◆ TASK DETAILS ◆
Say how many lines in the material below include "deeper". The answer is the number alone.

+++

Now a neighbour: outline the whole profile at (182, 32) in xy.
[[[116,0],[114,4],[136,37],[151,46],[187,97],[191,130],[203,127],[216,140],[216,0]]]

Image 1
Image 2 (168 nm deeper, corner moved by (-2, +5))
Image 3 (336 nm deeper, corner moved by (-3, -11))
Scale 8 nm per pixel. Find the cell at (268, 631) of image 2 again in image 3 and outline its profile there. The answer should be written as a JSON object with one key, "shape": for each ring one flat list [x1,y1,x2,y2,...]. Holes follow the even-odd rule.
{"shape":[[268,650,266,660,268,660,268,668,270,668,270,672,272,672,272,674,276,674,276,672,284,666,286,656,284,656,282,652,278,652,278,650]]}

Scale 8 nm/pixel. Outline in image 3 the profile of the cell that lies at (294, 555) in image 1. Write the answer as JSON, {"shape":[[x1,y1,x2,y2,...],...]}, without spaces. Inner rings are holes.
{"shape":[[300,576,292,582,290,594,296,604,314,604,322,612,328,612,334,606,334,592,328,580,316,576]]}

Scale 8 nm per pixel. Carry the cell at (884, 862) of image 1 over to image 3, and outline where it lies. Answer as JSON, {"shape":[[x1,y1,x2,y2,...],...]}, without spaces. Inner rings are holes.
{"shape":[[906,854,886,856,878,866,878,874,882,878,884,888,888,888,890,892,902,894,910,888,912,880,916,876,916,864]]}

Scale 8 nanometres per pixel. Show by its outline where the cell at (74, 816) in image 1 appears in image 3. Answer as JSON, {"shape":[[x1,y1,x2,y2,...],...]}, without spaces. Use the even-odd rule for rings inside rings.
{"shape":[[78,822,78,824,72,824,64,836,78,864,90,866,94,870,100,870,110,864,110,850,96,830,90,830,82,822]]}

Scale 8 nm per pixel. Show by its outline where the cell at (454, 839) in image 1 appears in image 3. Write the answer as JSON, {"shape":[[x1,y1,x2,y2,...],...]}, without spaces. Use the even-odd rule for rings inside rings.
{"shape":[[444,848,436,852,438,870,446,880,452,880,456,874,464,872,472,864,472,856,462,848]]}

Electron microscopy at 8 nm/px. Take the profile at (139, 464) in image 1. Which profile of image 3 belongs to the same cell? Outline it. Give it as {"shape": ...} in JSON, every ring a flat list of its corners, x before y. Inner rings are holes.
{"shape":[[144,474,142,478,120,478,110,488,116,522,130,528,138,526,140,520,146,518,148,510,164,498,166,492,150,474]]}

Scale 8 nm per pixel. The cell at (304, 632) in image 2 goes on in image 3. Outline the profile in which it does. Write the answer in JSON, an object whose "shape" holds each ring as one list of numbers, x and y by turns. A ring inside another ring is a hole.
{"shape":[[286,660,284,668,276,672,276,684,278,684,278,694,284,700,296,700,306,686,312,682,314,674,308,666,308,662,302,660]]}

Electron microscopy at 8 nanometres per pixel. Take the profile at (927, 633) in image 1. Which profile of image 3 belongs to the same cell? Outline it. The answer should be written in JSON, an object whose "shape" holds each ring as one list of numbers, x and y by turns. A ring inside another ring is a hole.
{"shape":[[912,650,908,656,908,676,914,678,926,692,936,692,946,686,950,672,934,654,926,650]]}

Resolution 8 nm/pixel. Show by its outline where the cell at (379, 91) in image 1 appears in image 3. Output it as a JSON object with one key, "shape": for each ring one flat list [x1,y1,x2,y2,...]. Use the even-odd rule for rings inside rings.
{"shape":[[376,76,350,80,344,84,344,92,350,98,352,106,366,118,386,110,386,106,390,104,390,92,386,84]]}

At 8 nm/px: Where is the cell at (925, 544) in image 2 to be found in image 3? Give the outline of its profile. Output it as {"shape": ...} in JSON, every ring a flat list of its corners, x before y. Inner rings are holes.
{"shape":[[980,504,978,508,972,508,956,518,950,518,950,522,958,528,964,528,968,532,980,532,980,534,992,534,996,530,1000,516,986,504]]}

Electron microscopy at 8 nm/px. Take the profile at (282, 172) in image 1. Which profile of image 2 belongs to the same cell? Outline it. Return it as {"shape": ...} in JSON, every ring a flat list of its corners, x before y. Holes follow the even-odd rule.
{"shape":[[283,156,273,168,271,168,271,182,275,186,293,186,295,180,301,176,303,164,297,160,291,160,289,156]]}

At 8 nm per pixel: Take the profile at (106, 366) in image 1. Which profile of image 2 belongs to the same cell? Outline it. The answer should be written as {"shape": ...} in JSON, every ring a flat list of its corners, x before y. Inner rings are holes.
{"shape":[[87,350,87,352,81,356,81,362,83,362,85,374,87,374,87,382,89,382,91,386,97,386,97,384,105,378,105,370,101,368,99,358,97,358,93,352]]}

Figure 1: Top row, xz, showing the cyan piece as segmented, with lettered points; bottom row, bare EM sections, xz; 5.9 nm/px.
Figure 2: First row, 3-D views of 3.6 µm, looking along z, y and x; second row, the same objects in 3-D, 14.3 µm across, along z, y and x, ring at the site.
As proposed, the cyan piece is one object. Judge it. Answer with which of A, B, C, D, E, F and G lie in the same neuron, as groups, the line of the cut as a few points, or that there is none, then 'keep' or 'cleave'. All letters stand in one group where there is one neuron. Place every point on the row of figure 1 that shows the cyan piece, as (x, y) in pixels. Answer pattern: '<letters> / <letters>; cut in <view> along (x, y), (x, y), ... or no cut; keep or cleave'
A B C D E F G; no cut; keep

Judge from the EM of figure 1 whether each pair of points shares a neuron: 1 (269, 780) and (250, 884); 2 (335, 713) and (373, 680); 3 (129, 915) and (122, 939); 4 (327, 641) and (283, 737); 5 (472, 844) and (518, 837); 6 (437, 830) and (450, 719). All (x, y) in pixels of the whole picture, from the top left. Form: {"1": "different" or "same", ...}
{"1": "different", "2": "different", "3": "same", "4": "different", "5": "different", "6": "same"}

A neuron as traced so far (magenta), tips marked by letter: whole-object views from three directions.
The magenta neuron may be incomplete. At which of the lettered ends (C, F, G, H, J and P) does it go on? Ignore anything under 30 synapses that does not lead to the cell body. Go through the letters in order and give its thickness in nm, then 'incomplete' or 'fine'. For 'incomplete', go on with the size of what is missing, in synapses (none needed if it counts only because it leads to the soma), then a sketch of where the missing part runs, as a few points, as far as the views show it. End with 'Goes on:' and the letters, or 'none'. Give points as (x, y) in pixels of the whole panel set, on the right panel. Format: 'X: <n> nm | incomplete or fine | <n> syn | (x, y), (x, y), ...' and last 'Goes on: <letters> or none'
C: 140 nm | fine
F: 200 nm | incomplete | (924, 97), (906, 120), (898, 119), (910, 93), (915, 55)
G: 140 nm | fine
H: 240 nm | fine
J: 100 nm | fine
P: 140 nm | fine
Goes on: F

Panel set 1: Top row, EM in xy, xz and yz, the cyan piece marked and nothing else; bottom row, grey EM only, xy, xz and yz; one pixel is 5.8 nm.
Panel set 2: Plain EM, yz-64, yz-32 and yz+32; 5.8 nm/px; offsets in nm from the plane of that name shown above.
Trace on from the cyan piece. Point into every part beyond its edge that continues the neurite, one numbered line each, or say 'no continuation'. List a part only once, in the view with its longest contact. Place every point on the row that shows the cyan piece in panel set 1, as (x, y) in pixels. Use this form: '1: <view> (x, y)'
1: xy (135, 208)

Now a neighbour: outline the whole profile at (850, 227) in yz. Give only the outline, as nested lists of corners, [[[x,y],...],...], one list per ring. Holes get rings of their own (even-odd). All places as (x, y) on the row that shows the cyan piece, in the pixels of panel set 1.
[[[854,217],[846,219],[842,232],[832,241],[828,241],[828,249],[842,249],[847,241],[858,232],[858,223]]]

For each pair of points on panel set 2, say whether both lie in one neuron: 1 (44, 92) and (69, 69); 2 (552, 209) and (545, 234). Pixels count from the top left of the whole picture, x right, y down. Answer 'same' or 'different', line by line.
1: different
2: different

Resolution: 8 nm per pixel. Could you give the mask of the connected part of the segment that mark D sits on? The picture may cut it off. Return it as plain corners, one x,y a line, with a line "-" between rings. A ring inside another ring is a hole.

+++

◆ EXERCISE SOLUTION ◆
2